(Records shown begins)

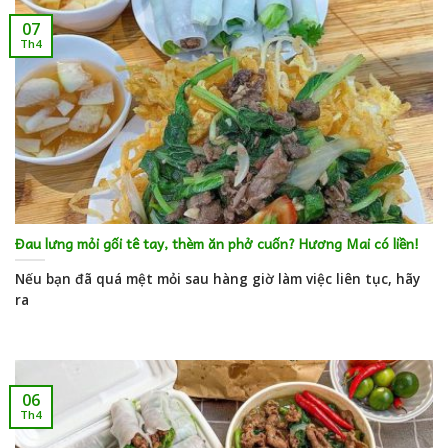
07
Th4
Đau lưng mỏi gối tê tay, thèm ăn phở cuốn? Hương Mai có liền!
Nếu bạn đã quá mệt mỏi sau hàng giờ làm việc liên tục, hãy
ra
06
Th4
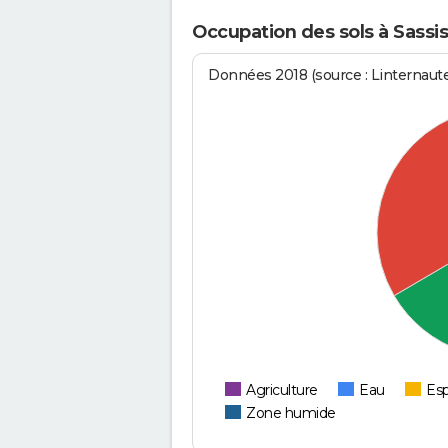
Occupation des sols à Sassis
Données 2018 (source : Linternaut
Agriculture
Eau
Esp
Zone humide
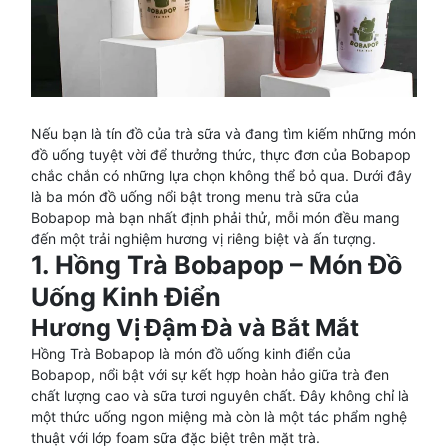
Nếu bạn là tín đồ của trà sữa và đang tìm kiếm những món
đồ uống tuyệt vời để thưởng thức, thực đơn của Bobapop
chắc chắn có những lựa chọn không thể bỏ qua. Dưới đây
là ba món đồ uống nổi bật trong menu trà sữa của
Bobapop mà bạn nhất định phải thử, mỗi món đều mang
đến một trải nghiệm hương vị riêng biệt và ấn tượng.
1. Hồng Trà Bobapop – Món Đồ
Uống Kinh Điển
Hương Vị Đậm Đà và Bắt Mắt
Hồng Trà Bobapop là món đồ uống kinh điển của
Bobapop, nổi bật với sự kết hợp hoàn hảo giữa trà đen
chất lượng cao và sữa tươi nguyên chất. Đây không chỉ là
một thức uống ngon miệng mà còn là một tác phẩm nghệ
thuật với lớp foam sữa đặc biệt trên mặt trà.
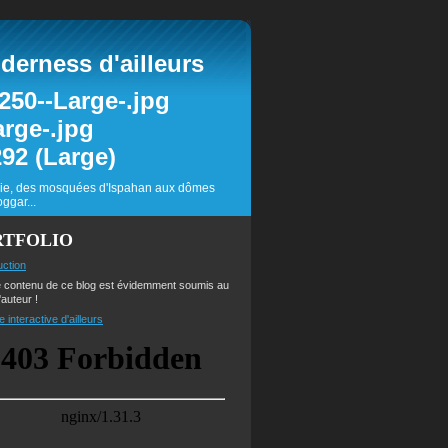
erness d'ailleurs
inie, des mosquées d'Ispahan aux dômes
ggar...
RTFOLIO
uction
e contenu de ce blog est évidemment soumis au
'auteur !
e interactive d'ailleurs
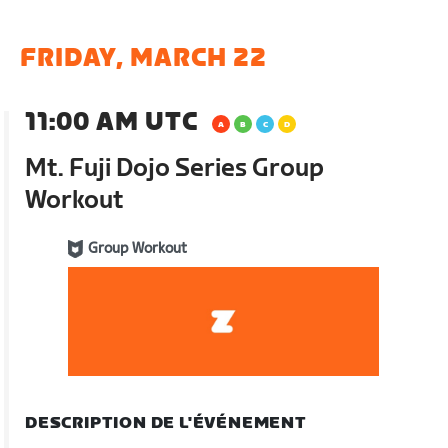
FRIDAY, MARCH 22
11:00 AM UTC
Mt. Fuji Dojo Series Group
Workout
Group Workout
DESCRIPTION DE L'ÉVÉNEMENT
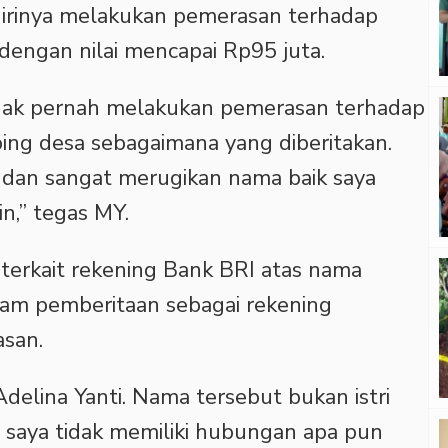
irinya melakukan pemerasan terhadap
dengan nilai mencapai Rp95 juta.
idak pernah melakukan pemerasan terhadap
ng desa sebagaimana yang diberitakan.
 dan sangat merugikan nama baik saya
n,” tegas MY.
erkait rekening Bank BRI atas nama
lam pemberitaan sebagai rekening
san.
delina Yanti. Nama tersebut bukan istri
n saya tidak memiliki hubungan apa pun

(Records shown ends)

● **Task prompt**
Reproduce the text of the items verbatim, from the line containing "Nếu bạn là tín" through the line containing "đến một trải", with both of those lines included.

● **Final answer**
Nếu bạn là tín đồ của trà sữa và đang tìm kiếm những món
đồ uống tuyệt vời để thưởng thức, thực đơn của Bobapop
chắc chắn có những lựa chọn không thể bỏ qua. Dưới đây
là ba món đồ uống nổi bật trong menu trà sữa của
Bobapop mà bạn nhất định phải thử, mỗi món đều mang
đến một trải nghiệm hương vị riêng biệt và ấn tượng.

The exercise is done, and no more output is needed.